Bern calls the cruise line’s damages offer “insulting,” and says a better offer would be $100,000 or more
per uninjured passenger.
But Bern and other lawyers representing Costa Concordia passengers might encounter a roadblock. The
contracts within the ship’s tickets state that ticketholders must bring lawsuits in Genoa, Italy. Bern and his
team filed their lawsuit in Florida. Even so, Bern says he’s willing to challenge the contract’s forumselection clause because “the nature of the conduct was so reckless … that the limitations of the ticket
are null and void.”
Common Clause
Cruise companies say they have good reason to incorporate forum-selection clauses into their tickets.
They claim the clauses simplify the litigation process while deterring frivolous claims and lowering overall
cruise costs for passengers.
Federal courts historically have upheld forum-selection clauses. For instance, in August 2010, the 11th
Circuit affirmed the dismissal of a woman’s lawsuit against Regent Seven Seas Cruises. Nina Janet
Seung was injured while onboard a Regent cruise in French Polynesia. Upon her return home to the U.S.,
she sued the cruise line in Florida. However, Regent’s contract required ticketholders to file claims in
Paris. Although Seung argued that the forum-selection clause was unfair and too burdensome, the 11th
Circuit said that it did “not believe that Seung has made the ‘strong showing’ required to prove that the
forum selection clause should not be enforced in this case.” To further bolster its decision, the court cited
a 1991 Supreme Court decision, Carnival v. Shute, which also found such clauses enforceable (see
“Permissible Passage”).
Therefore, experts say it’s likely that Costa Concordia plaintiffs will have to pursue their claims in Italy.
“Although plaintiffs lawyers will no doubt try creative arguments to keep the cases here, it seems fairly
clear that the courts will ultimately enforce the forum-selection clause,” Maltzman says. “Costa is an
independent company, and virtually all of its operational employees are based in Italy, and the incident
occurred in Italian waters.”
Stalled Suits
Plaintiffs who pursue lawsuits overseas are apt to face challenges.
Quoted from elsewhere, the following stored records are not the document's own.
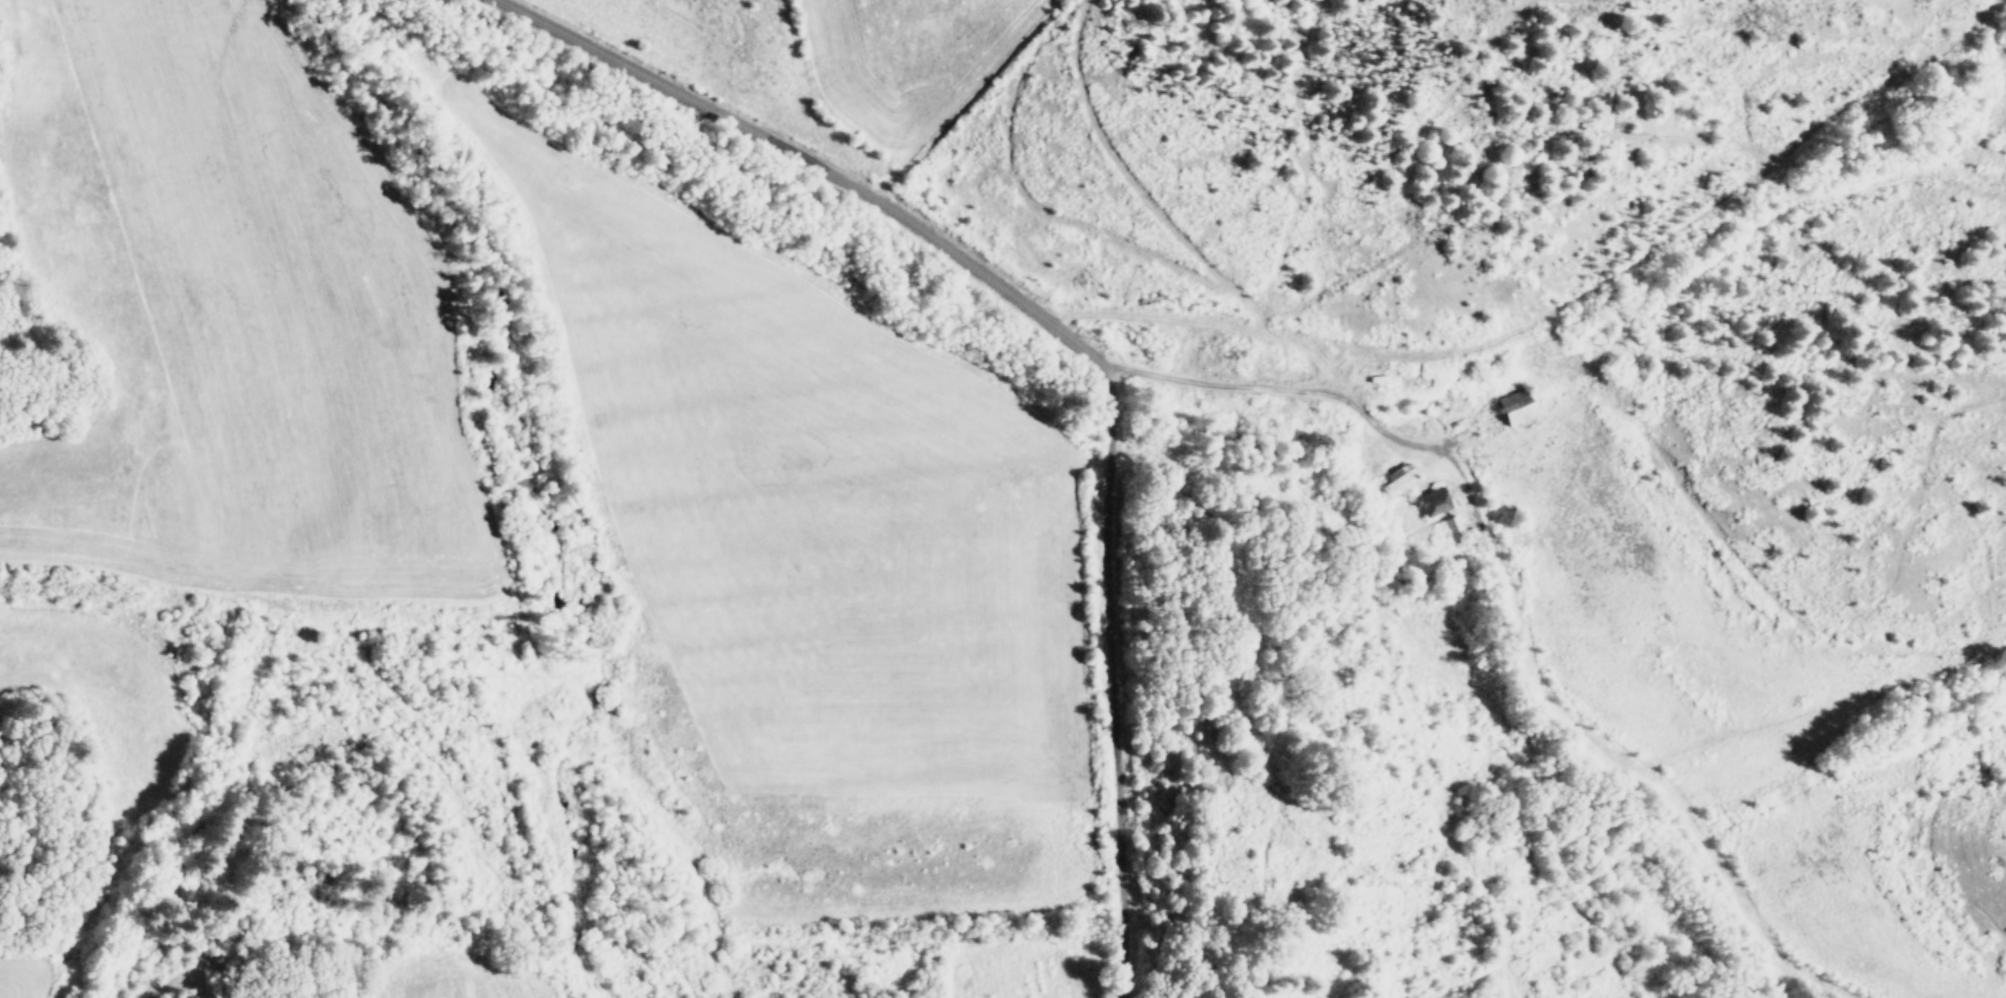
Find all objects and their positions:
road: (810, 164)
building: (1513, 409)
road: (1385, 430)
building: (1399, 481)
building: (1434, 503)
crop: (568, 508)
building: (1454, 529)
road: (1441, 629)
road: (1112, 682)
“European courts tend to be more strict about the recovery of specific damages,” says Cozen O’Connor
Member David Loh, who adds that plaintiffs firms might be underestimating the complexity of maritime
law. “None of [the plaintiffs firms] have a lot of technical expertise in terms of how vessels are run and
operated.”
Furthermore, litigation in Italy can be expensive, and Italian lawyers rarely accept cases on a contingency
basis, which means plaintiffs will probably have to pay them upfront. The fact that Italy is pursuing a
criminal case against Captain Schettino also could make personal-injury lawsuits drag on for years. In
Italy, criminal investigations must be completed before plaintiffs attorneys in civil cases can have access
to evidence.
Additionally, although Carnival is the parent company of Costa Crociere, it might not be liable for
damages. “Some attorneys say the theory is that Costa and Carnival are identical in terms of who makes
the decisions, and therefore Carnival should be a defendant,” says James Chatz, of counsel at Arnstein &
Lehr. “That’s not true because they are separate entities.”
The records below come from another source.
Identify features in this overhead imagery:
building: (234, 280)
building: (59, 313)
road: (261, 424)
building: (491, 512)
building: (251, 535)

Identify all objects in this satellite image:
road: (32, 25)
Still, some experts say Carnival’s decision to lay low and release minimal public statements concerning
the disaster may not have been the most appropriate response. “It’s going to be perceived as trying to
avoid the responsibility to these passengers,” says Robert A. McKenzie, a lawyer at Arnstein & Lehr. “In
terms of a PR maneuver, it doesn’t seem to be the best possible move.”